What to do:
Convert the lines of the listing below, from the one containing "At which category is" through the one containing "Pla d'Urgell", inclusive, into a JSON list of strings with one entry per line. Leave out blank lines and any picture placeholders.
━━━━━━━━━━━━━━━━━━━━━━━━━━━━━━
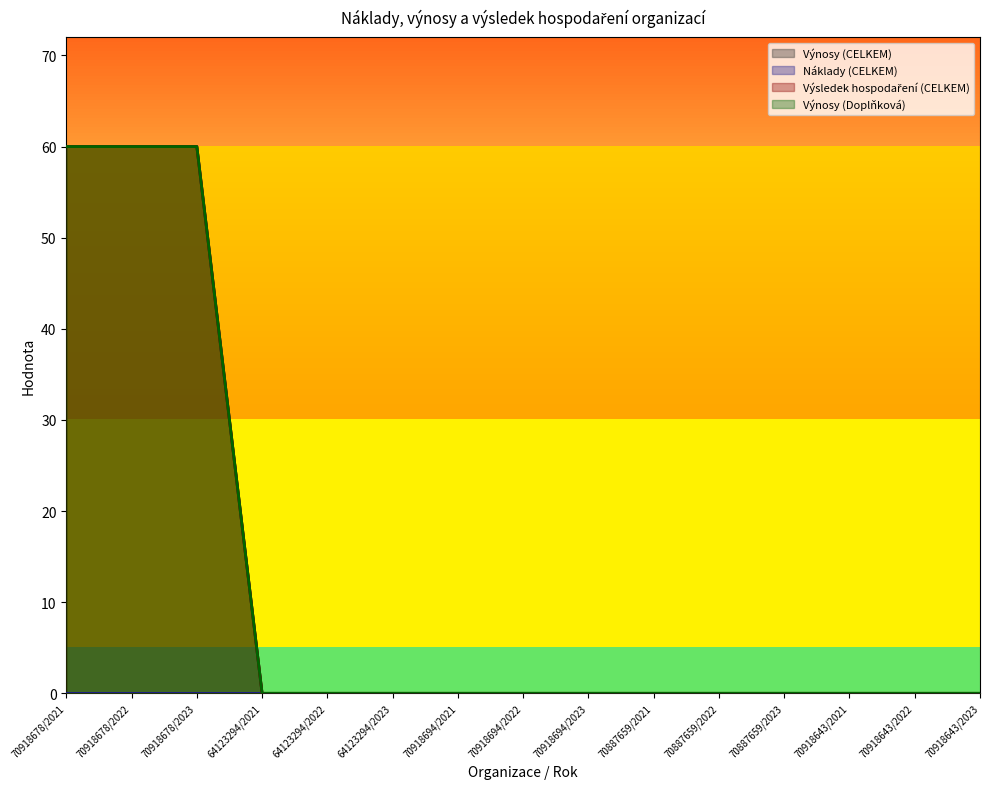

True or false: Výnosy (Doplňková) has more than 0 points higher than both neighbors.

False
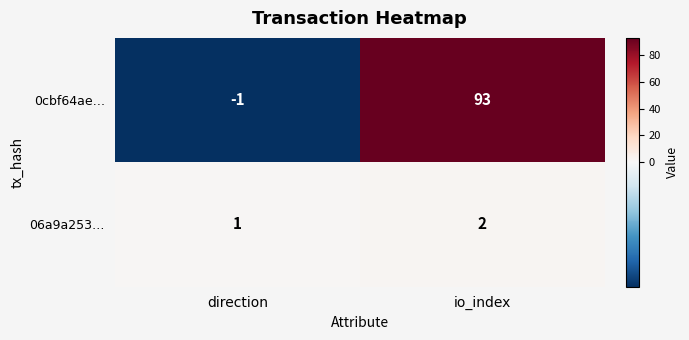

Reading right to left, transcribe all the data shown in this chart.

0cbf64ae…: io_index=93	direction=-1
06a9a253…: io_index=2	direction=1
━━━━━━━━━━━━━━━━━━━━━━━━━━━━━━
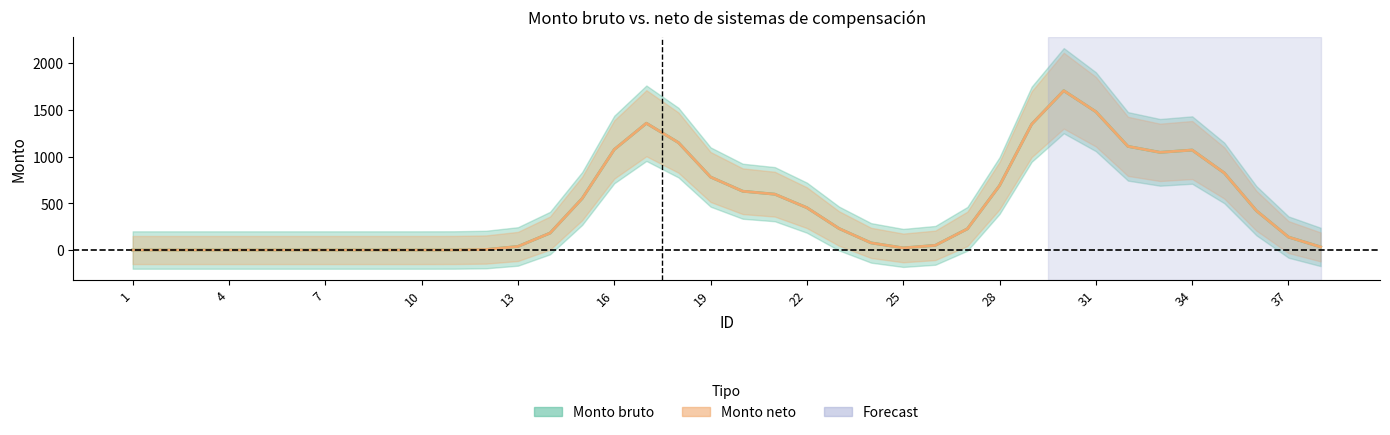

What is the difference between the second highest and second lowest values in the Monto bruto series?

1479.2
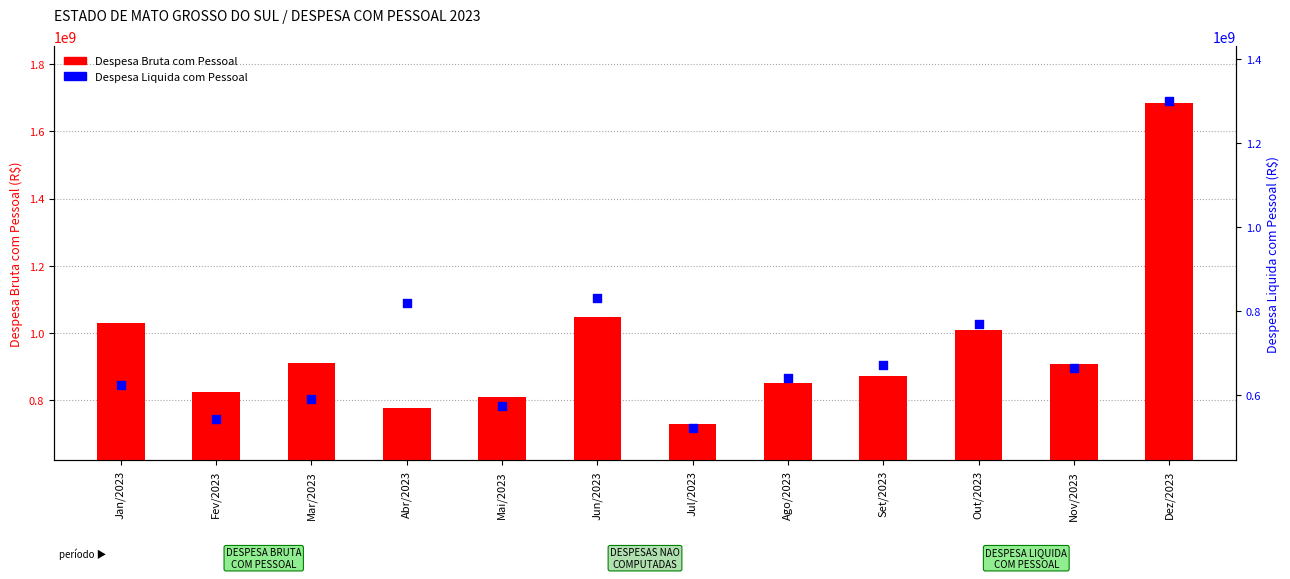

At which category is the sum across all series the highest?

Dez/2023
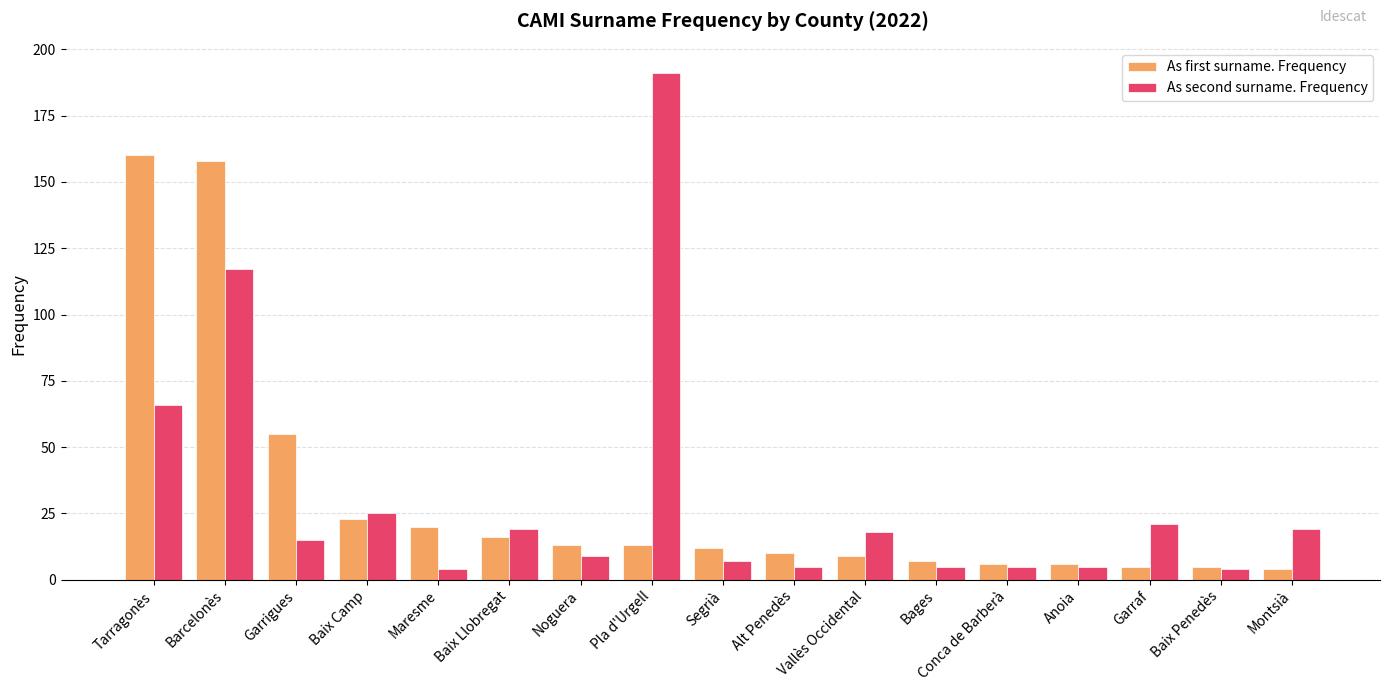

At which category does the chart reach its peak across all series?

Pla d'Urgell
━━━━━━━━━━━━━━━━━━━━━━━━━━━━━━
Output for this task:
[
  "At which category is the sum across all series the highest?",
  "Dez/2023",
  "At which category does the chart reach its peak across all series?",
  "Pla d'Urgell"
]